Google, Visa, Lloyds Banking Group and British Gas are some of the companies that have announced their support for a government initiative that aims to release personal data back to consumers.

Called ‘midata’, the initiative aims to give people more and more access to their personal data in a portable, electronic format, and is part of the government’s transparency and open data agenda.

They can then use this data to gain insights into their interactions and transactions, and make more informed choices about the products and services they use.  

As well as helping consumers, the government believes that midata will help to boost competition between companies in the value and services they provide, and also lead to innovation such as the creation of more personal information services and tools.

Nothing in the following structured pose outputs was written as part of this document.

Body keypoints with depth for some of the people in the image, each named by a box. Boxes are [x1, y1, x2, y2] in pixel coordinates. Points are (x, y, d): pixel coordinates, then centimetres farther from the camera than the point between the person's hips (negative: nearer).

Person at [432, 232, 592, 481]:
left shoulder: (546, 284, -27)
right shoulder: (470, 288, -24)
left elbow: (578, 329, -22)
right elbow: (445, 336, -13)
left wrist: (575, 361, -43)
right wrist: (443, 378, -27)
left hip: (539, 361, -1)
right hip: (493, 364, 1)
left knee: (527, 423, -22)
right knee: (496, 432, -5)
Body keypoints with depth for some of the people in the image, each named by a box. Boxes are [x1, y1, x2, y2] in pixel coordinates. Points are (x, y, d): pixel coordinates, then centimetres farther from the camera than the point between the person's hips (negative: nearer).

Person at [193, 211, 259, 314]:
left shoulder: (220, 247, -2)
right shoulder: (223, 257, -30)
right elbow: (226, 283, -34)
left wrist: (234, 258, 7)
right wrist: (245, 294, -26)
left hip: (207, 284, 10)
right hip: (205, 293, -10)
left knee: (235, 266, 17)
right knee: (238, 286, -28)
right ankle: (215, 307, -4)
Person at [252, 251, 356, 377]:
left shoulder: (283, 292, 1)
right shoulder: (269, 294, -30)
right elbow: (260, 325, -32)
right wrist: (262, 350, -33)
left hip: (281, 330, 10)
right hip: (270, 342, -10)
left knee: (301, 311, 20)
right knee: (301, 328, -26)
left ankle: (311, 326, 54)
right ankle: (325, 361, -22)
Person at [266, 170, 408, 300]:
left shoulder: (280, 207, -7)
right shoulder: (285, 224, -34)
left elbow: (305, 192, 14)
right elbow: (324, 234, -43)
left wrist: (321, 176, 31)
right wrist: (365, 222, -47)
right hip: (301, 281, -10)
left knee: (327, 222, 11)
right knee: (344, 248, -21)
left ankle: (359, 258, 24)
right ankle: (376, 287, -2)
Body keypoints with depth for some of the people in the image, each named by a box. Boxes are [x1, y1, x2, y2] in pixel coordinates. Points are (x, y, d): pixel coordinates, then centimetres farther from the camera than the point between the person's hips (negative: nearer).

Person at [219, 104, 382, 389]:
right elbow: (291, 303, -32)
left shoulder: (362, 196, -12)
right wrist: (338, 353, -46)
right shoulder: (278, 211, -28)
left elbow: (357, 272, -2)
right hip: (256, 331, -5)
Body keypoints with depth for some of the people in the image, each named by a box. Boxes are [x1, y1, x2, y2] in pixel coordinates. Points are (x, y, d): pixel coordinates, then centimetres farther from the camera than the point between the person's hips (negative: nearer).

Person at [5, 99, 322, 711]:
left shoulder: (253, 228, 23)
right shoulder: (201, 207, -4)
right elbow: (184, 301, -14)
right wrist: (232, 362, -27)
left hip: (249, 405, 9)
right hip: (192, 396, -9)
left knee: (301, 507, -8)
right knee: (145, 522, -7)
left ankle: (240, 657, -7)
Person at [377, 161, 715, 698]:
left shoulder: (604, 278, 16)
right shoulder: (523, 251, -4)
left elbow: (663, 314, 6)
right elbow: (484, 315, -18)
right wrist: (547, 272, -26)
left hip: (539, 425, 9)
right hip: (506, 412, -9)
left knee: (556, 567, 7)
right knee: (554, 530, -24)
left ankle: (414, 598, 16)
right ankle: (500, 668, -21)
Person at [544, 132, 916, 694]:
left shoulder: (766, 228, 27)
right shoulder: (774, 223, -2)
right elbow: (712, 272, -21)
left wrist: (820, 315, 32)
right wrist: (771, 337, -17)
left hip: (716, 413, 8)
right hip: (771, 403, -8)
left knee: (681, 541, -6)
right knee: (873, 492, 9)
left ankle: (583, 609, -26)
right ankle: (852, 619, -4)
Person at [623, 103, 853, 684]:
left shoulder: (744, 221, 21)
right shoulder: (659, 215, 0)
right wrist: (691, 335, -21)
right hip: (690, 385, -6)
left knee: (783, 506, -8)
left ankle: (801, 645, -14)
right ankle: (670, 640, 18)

“Currently, most consumer data is held by service providers, meaning only one side of the customer-business relationship is empowered with the tools of information management. midata seeks to redress that balance.

“This is the way the world is going and the UK is currently leading the charge. If we want to continue leading the way, we need to develop a platform upon which the innovation and services that drive growth can be built. midata aims to do just that,” said Edward Davey, consumer affairs minister, who launched the initiative today.

Twenty-six organisations have voluntarily pledged to support midata, including utility companies npower, EDF Energy, E.ON, Scottish Power, Scottish Southern Energy, and financial companies Mastercard, RBS and the UK Cards Association. Mobile phone company Three and price comparison companies and billmonitor are also backing the initiative.

In addition, organisations such as OFCOM, the Information Commissioner’s Office (ICO), Office of Fair Trading (OFT) and Consumer Focus will work on the project to represent consumers’ interests and concerns.

The businesses and organisations will start the project by developing online personal data inventories in each sector, which will describe the types of data an organisation holds about each customer.

They will also work to develop common approaches that will enable consumers to access their data and update basic information about themselves.

Furthermore, protocols on how to handle privacy, data security and consumer protection issues will be set.

The project is expected to enable the first releases of data back to customers in an electronic format in the first half of 2012.